Firewall log dropped

This explains how to log dropped packets. This is a summary of both excellent articles:

IpTables logs

Log all dropped packages

Edit your iptables script, add the following part at the end:

iptables -N LOGGING
iptables -A INPUT -j LOGGING
iptables -A OUTPUT -j LOGGING
iptables -A LOGGING -m limit --limit 2/min -j LOG --log-prefix "iptables - dropped: " --log-level 4
iptables -A LOGGING -j DROP

Log specific events

You can log specific events in an INPUT, OUTPUT or FORWARD chain.

SSH events

IPTABLES=`which iptables`

$IPTABLES -A INPUT -p tcp --dport 22 --syn -j LOG --log-prefix "iptables - ssh: "

Log format

This how you can read an IpTable log:

Field Explanation
IN=em1 Interface that was used for this incoming packets. This will be empty for outgoing packets
OUT=em1 Interface that was used for outgoing packets. This will be empty for incoming packets.
MAC= MAC settings. Example: 00:1c:f0:65:bd:78:00:1d:70:47:f0:b0:08:00
  • 00:1c:f0:65:bd:78 - Destination MAC
  • 00:1d:70:47:f0:b0 - Source MAC (usually your router)
  • 08:00 - Payload type (ETHTYPE)
SRC= Source IP @ = from where the packet originated
DST= Destination IP @ = where the packets was sent to
LEN= Length of the packet
TOS= TOS field of the IP packet. Unused on most networks, so anything but 0 would be strange.
PREC= Precedence. It's also a routing optimization thing.
TTL= Time to live (hop count of the package)

————————

■ **Task item A**: Rewrite the rows in Block 1, substituting "number" for every "value" and changing nothing else. Omit the pictures from your output.
The rows that follow are unrelated to the firewall logging guide.

■ **Material provided**:
————————

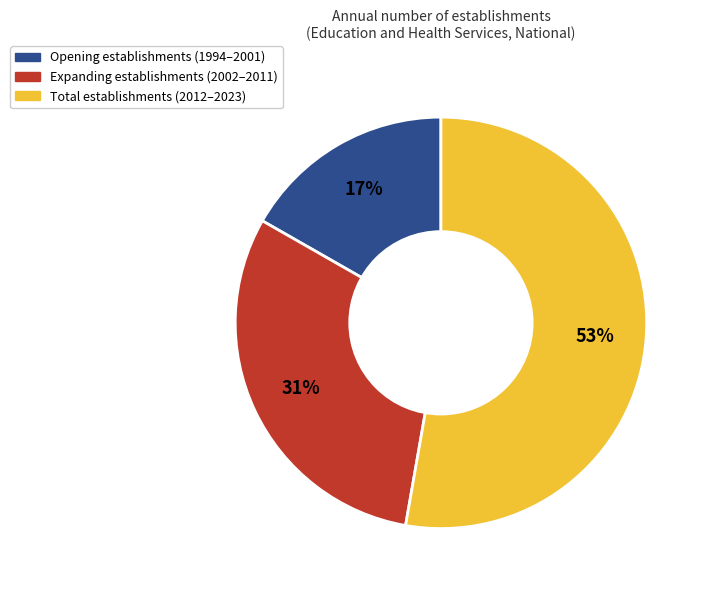

To the nearest percent, what is the difference between the largest and smallest slice percentages?

36%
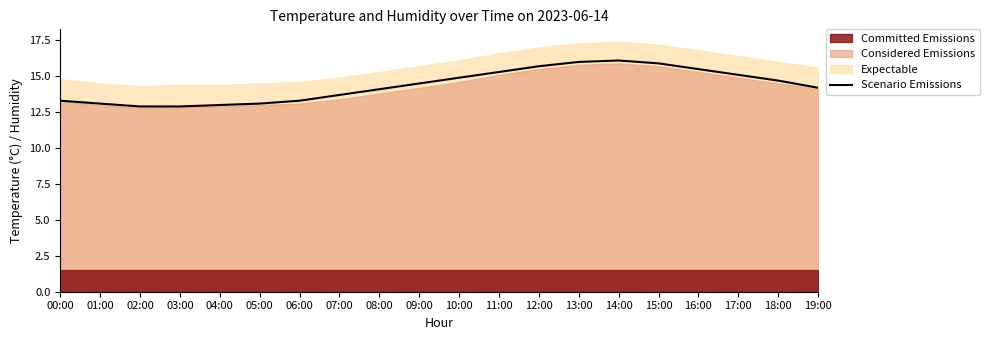

True or false: there are more than 2 points higher than both neighbors.

False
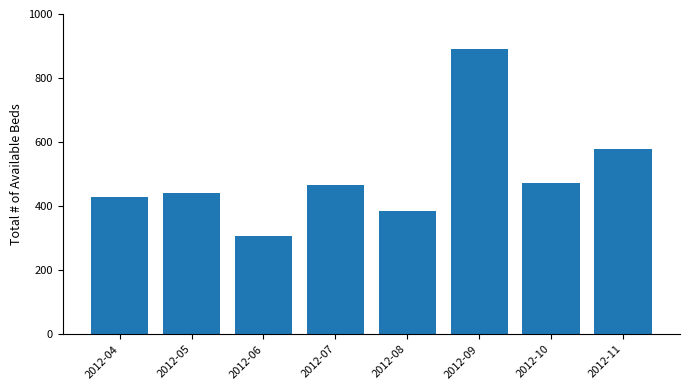

What is the greatest value displayed?

890.7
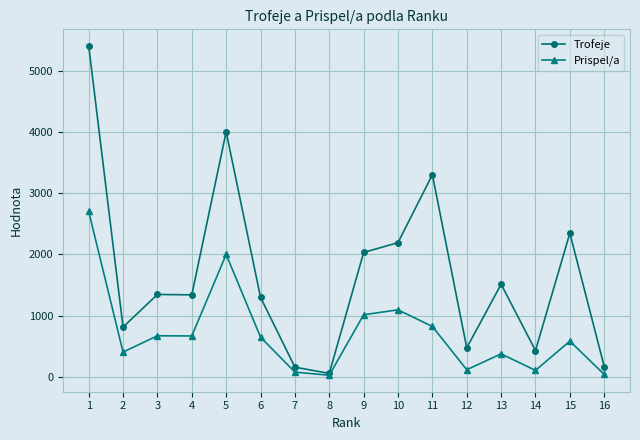

What is the lowest value of the Trofeje series?

59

————————

■ **Task item B**: According to the firewall logging guide, what does the TTL field in an IpTables log mean?

■ **Expected output A**:
To the nearest percent, what is the difference between the largest and smallest slice percentages?

36%

True or false: there are more than 2 points higher than both neighbors.

False

What is the greatest number displayed?

890.7

What is the lowest number of the Trofeje series?

59

■ **Expected output B**: Time to live, the hop count of the package.